## WHAT TO WORK ON
Reproduce without alteration the lines of the material below, from the line containing "habitat: Steep slopes and along roadside" through the line containing "catalogue / barcode: US 625035", and nothing beyond them.

Collected data entries:
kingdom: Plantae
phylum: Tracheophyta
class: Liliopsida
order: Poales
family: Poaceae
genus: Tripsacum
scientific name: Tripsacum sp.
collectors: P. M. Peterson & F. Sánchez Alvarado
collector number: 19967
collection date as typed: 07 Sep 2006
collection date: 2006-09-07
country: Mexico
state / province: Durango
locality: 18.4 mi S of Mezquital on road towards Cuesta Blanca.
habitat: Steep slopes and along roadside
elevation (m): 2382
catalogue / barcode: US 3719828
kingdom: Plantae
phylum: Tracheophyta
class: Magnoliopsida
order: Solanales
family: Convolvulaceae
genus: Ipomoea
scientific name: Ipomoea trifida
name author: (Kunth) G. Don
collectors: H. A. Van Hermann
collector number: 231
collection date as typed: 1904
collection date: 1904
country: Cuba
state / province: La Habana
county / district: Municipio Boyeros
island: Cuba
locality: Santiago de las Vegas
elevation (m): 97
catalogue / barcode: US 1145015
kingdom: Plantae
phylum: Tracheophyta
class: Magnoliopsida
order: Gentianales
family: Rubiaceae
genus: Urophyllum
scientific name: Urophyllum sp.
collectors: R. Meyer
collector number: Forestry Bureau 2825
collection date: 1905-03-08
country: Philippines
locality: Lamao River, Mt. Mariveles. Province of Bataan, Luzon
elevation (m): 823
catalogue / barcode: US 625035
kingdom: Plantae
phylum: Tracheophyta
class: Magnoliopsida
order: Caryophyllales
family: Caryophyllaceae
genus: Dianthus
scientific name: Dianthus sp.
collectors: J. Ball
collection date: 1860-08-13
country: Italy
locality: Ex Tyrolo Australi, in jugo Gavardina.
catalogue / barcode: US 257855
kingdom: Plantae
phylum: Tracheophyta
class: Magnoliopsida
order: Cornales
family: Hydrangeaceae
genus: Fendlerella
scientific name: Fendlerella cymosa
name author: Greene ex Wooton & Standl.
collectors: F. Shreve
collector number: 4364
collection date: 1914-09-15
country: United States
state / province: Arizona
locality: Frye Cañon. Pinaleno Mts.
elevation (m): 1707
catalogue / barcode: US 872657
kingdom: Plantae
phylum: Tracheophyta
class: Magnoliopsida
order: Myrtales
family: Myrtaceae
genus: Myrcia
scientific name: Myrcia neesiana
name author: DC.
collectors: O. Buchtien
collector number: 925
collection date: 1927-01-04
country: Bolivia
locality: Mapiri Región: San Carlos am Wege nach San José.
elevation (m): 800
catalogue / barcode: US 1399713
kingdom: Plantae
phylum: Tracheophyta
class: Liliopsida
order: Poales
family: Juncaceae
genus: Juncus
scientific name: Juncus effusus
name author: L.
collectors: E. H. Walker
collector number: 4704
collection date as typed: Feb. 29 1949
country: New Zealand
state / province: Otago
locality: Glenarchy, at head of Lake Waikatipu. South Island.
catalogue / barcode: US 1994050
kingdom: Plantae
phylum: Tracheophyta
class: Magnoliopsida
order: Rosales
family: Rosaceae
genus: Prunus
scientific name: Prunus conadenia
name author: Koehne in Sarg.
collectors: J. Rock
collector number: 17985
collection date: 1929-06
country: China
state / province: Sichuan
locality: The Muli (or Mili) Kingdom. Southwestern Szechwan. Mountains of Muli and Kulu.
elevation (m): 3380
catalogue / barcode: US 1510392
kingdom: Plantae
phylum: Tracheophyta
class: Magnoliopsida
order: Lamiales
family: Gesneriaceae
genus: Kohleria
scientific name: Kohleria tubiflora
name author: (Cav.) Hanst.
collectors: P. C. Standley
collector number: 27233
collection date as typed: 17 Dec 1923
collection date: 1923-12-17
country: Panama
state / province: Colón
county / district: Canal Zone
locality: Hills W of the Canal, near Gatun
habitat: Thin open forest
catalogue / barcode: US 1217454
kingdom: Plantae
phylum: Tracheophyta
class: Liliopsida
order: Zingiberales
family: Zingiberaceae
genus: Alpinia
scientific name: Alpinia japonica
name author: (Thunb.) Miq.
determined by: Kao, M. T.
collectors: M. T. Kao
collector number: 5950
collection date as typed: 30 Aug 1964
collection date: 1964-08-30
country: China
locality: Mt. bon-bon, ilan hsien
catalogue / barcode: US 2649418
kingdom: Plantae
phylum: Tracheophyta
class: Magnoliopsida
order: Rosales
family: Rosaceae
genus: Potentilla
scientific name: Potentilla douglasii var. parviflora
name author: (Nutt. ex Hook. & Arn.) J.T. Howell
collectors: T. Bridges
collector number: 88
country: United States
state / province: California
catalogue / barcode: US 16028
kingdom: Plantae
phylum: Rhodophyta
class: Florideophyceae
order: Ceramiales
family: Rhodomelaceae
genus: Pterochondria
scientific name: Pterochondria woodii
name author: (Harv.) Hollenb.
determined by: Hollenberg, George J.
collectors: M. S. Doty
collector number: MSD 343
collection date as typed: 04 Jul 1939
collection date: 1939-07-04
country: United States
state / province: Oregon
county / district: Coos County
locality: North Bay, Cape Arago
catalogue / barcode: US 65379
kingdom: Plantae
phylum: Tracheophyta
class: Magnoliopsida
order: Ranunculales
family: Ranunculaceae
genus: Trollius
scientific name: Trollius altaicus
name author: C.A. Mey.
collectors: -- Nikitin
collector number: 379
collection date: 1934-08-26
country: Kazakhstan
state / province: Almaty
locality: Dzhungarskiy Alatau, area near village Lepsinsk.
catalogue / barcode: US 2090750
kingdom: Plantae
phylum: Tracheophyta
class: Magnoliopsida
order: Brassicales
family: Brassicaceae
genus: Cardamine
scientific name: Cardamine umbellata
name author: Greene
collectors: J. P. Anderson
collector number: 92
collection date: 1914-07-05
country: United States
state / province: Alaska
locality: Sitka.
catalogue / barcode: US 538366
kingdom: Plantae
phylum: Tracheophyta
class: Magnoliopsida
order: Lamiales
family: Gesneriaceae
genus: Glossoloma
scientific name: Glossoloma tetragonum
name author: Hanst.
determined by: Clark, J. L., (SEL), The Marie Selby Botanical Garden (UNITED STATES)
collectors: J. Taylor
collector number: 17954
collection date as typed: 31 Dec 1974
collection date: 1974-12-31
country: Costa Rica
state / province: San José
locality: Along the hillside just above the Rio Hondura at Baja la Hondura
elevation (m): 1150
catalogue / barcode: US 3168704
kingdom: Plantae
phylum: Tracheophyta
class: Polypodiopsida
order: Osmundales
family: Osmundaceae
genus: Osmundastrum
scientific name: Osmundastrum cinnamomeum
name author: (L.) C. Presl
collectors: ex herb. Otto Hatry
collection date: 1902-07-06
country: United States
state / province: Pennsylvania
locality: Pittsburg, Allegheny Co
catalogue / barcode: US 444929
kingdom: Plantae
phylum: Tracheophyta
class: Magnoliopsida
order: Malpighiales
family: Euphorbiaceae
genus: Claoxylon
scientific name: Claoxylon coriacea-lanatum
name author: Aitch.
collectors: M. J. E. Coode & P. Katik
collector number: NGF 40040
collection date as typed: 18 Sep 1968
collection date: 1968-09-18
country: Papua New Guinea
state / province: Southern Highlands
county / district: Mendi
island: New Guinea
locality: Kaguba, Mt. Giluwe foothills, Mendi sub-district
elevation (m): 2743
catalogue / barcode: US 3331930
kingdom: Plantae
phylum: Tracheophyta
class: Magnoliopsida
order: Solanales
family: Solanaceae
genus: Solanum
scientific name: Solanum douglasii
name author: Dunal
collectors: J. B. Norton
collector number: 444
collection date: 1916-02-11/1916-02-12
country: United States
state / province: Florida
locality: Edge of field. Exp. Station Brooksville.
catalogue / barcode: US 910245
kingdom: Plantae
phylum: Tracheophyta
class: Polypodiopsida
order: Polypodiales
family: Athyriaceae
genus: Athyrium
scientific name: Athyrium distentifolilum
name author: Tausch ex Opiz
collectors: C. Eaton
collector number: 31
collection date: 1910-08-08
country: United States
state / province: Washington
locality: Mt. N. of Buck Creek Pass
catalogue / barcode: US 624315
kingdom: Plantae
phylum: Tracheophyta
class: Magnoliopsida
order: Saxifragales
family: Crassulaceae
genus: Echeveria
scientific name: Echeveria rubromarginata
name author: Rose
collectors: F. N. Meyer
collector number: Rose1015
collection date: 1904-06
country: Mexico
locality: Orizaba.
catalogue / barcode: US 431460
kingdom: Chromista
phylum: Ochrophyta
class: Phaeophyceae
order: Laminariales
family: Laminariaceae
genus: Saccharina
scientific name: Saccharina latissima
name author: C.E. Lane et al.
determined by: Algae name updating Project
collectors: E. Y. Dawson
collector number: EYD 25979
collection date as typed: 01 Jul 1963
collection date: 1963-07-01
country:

## FULL RESPONSE
habitat: Steep slopes and along roadside
elevation (m): 2382
catalogue / barcode: US 3719828
kingdom: Plantae
phylum: Tracheophyta
class: Magnoliopsida
order: Solanales
family: Convolvulaceae
genus: Ipomoea
scientific name: Ipomoea trifida
name author: (Kunth) G. Don
collectors: H. A. Van Hermann
collector number: 231
collection date as typed: 1904
collection date: 1904
country: Cuba
state / province: La Habana
county / district: Municipio Boyeros
island: Cuba
locality: Santiago de las Vegas
elevation (m): 97
catalogue / barcode: US 1145015
kingdom: Plantae
phylum: Tracheophyta
class: Magnoliopsida
order: Gentianales
family: Rubiaceae
genus: Urophyllum
scientific name: Urophyllum sp.
collectors: R. Meyer
collector number: Forestry Bureau 2825
collection date: 1905-03-08
country: Philippines
locality: Lamao River, Mt. Mariveles. Province of Bataan, Luzon
elevation (m): 823
catalogue / barcode: US 625035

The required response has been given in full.